Once corruption and tax evasion become institutionalised they reinforce each other and gradually become a way of life; one does it because everybody does it. The last man standing would justifiably ask himself why he should be the only fool complying when all the rest, taxpayers and those in charge spending the taxes collected, are all at the circus.

When that is allowed to happen the country will gradually go to the dogs, especially if it has to finance its largesse through foreign borrowing. Is it not a humiliation for Greece to have its bond rating reduced to junk status, to have the yields on its bonds (resulting from a sharp fall in the prices of its sovereign bonds) higher than those of Venezuela and far, far higher than Nigeria’s?

What can be more humiliating for the Greeks than to see their country having to pay interest rates three times higher than Turkey pays on its sovereign bonds because the market is judging that Greece sovereign default risk is now much higher than that of traditionally junk-rated Turkey?

What has all this got to do with the Delimara power station contract? It has. If no one can explain why the Malta government should sign a contract where the penalty for cancelling the contract is atrocious and reportedly higher than the value of the contract, then this country is well on its way to Athens.

I remember a similar situation with the contract the PN administration had signed in the early nineties with Skanska related to the first San Raffaele contract, for what eventually evolved into Mater Dei Hospital.

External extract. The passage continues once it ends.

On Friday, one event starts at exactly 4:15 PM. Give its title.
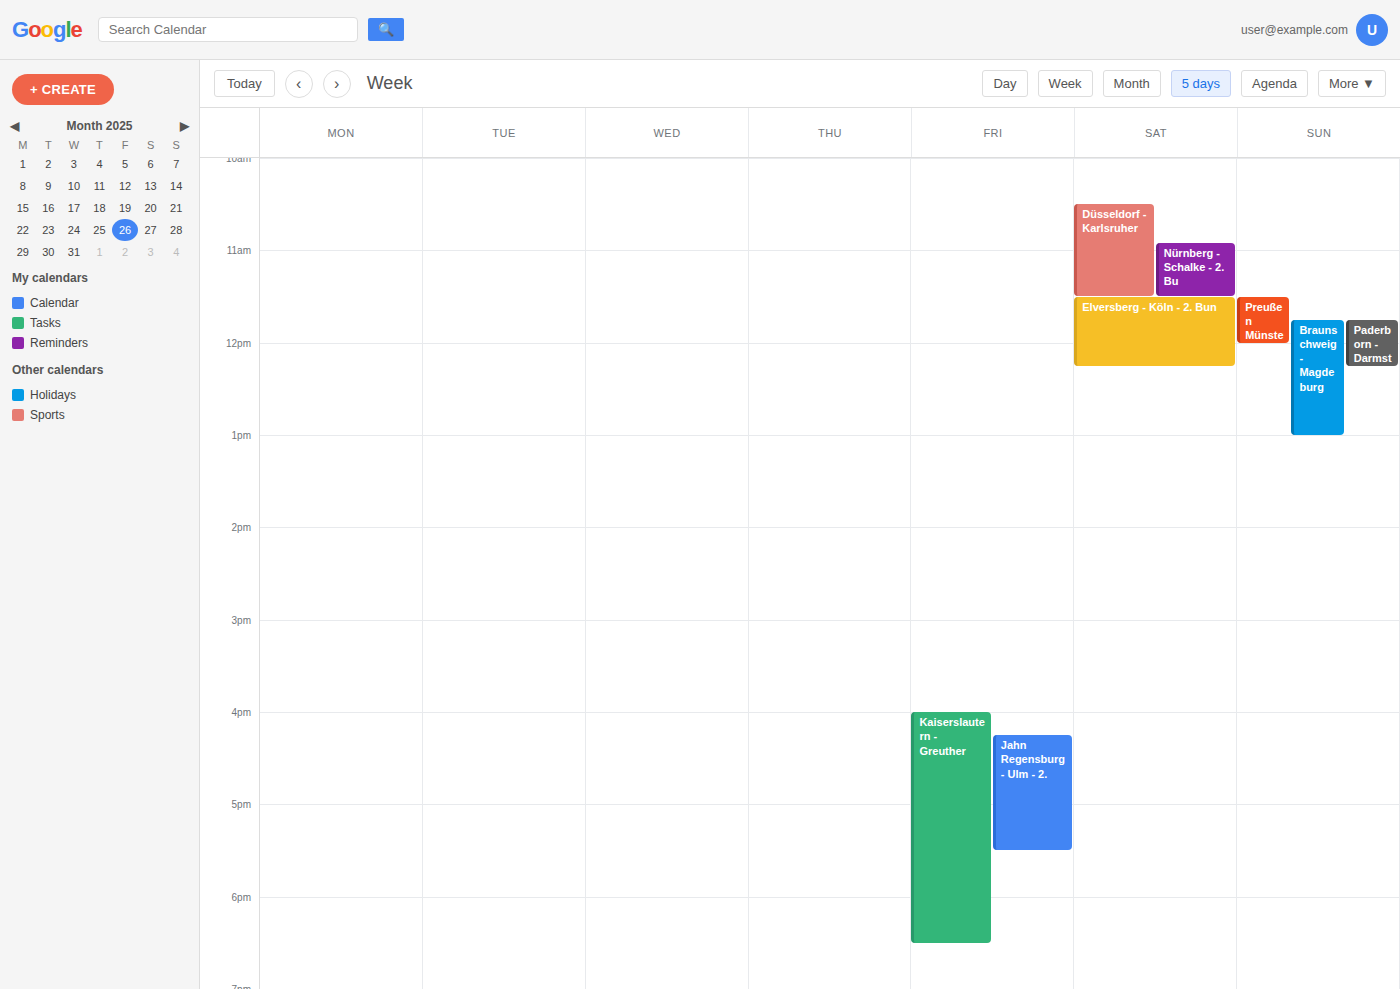
"Jahn Regensburg - Ulm - 2."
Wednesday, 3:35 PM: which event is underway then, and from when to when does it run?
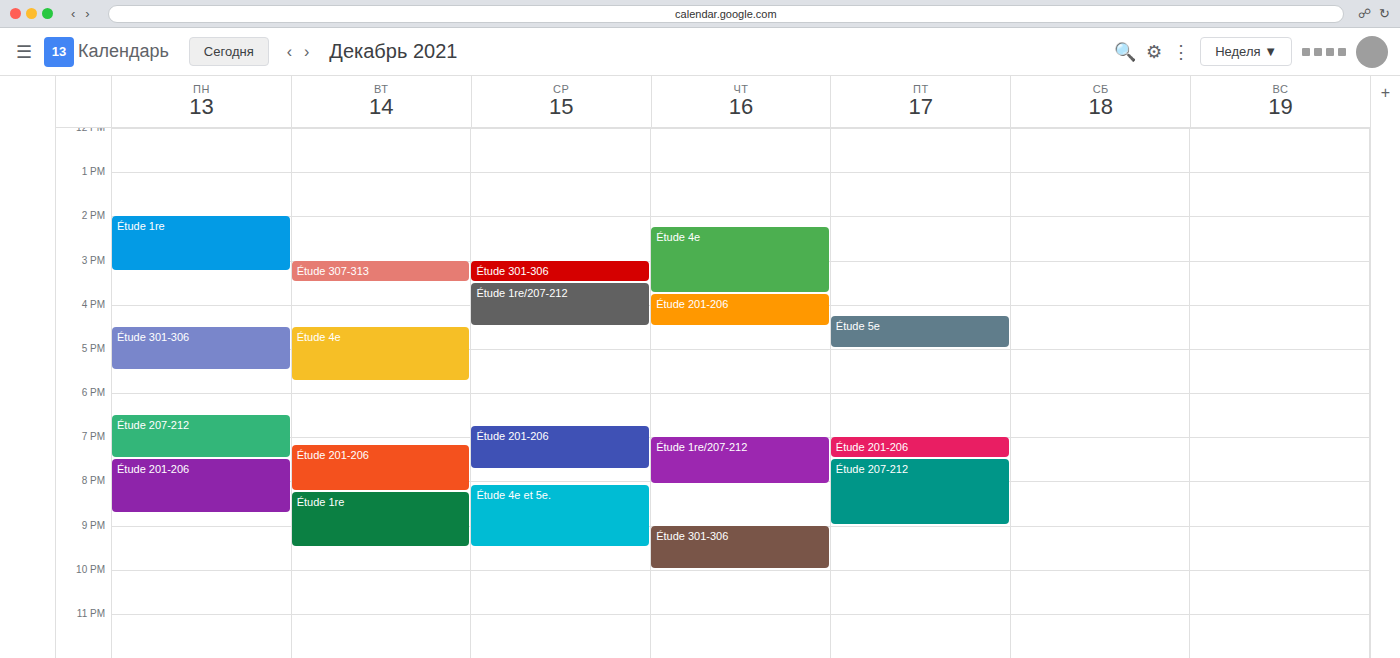
"Étude 1re/207-212", 3:30 PM to 4:30 PM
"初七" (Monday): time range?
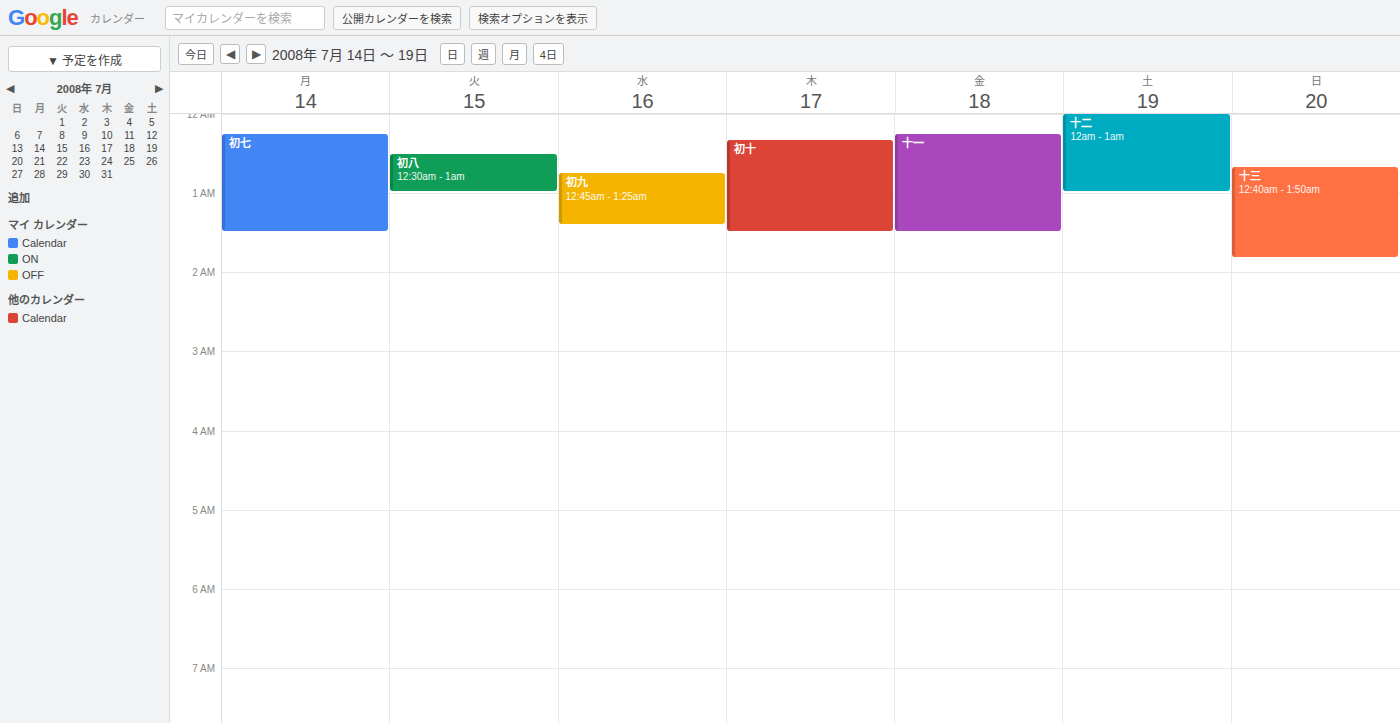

It would have been cheaper for the incoming Labour administration of 1996 to cancel the Skanska contract and plan afresh for a single project unifying the intended San Raffaele and the existing St Luke’s, except for the fact that the Skanska contract had huge penalty clauses in case of cancellation. Is this not a simple trick to ensure that contracts negotiated by one administration cannot be revised by a following administration? Where in the private sector do we see penalty clauses like these?

This one quacks, and if the government continues to defend the indefensible, then our country and the whole economy are well and truly en route to Greece. No long-term vision can undo the problem created by the abuses here and now, and by the present lack of governance. When the roof caves in, then there will be no doubt that we are well and truly surrounded by ducks.